Threat 2: is there too much variety in the way the assessment is conducted and scored? If the activities are not carried out in the same way for everyone, the outcome may reflect the circumstances of assessment rather than the capabilities of the children. We decided that there should be mainly structured tasks, a set wording and clearly defined criteria. Teachers’ responses to the questionnaire showed that they valued this consistency, and the statistical evidence took the form of established reliability coefficients: 0.90 to 0.92 for internal consistency; and 0.93 to 0.94 for inter-rater reliability; all of these indicating high reliability.
Threat 3: is the assessment biased against particular groups? For example, if an assessment is set in a context that is more familiar to boys than girls, the score may reflect familiarity with the context rather than the abilities of the children. For much of our assessment, the context is the familiar classroom, so avoiding this kind of bias. Where we provide pictures, they are carefully designed to be familiar to as wide a range of children as possible. There was judgmental evidence from a cultural reviewer who had the brief of detecting any bias, and statistical evidence of the performance of different groups.
Threat 4: does implementing the assessment have undesirable consequences that can be traced to the nature of the assessment? This can happen when teachers narrow the curriculum they teach to focus on what is assessed. The NFER research team made efforts to avoid this by linking the assessment closely to the existing Early Years Foundation Stage curriculum and by including a Foundations of Learning Checklist to embrace a broader range of development. Empirical evidence about this can only be gathered when the assessment is in use, and follow-up investigations will look at these questions.
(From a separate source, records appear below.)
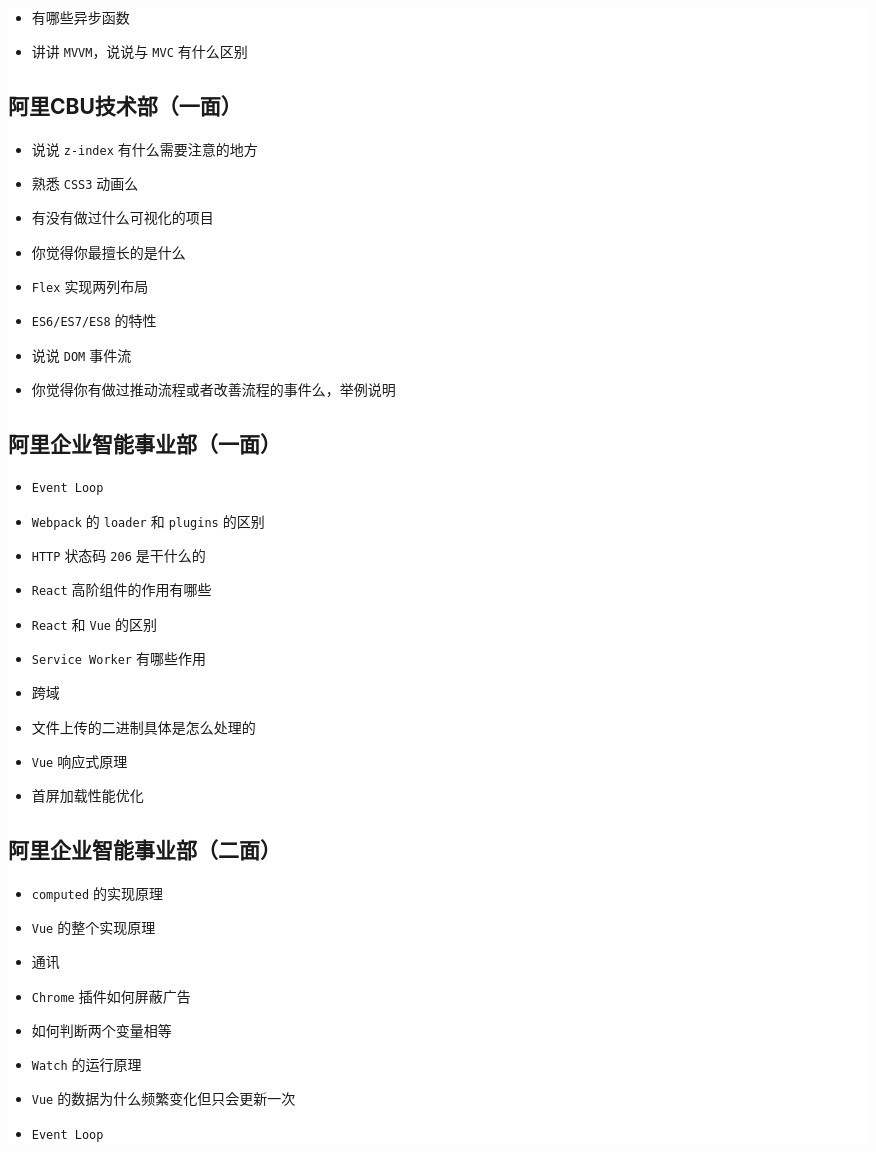 - 有哪些异步函数

- 讲讲 `MVVM`，说说与 `MVC` 有什么区别

## 阿里CBU技术部（一面）

- 说说 `z-index` 有什么需要注意的地方

- 熟悉 `CSS3` 动画么

- 有没有做过什么可视化的项目

- 你觉得你最擅长的是什么

- `Flex` 实现两列布局

- `ES6/ES7/ES8` 的特性

- 说说 `DOM` 事件流

- 你觉得你有做过推动流程或者改善流程的事件么，举例说明

## 阿里企业智能事业部（一面）

- `Event Loop`

- `Webpack` 的 `loader` 和 `plugins` 的区别

- `HTTP` 状态码 `206` 是干什么的

- `React` 高阶组件的作用有哪些

- `React` 和 `Vue` 的区别

- `Service Worker` 有哪些作用

- 跨域

- 文件上传的二进制具体是怎么处理的

- `Vue` 响应式原理

- 首屏加载性能优化

## 阿里企业智能事业部（二面）

- `computed` 的实现原理

- `Vue` 的整个实现原理

- 通讯

- `Chrome` 插件如何屏蔽广告

- 如何判断两个变量相等

- `Watch` 的运行原理

- `Vue` 的数据为什么频繁变化但只会更新一次

- `Event Loop`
This post can give only a brief summary of the main lines of validation; there is much more detail lying behind each of these points. The Carter review identified assessment as the area in which teacher preparation was most in need of improvement. It would be unrealistic to expect all teachers to find validity debates as interesting as I do. But they do need an overview of what it does and does not mean, and some grasp of its power as a tool for evaluating the worth of an assessment. There is a danger in the current climate that teachers will become less well informed about this, rather than improving their expertise.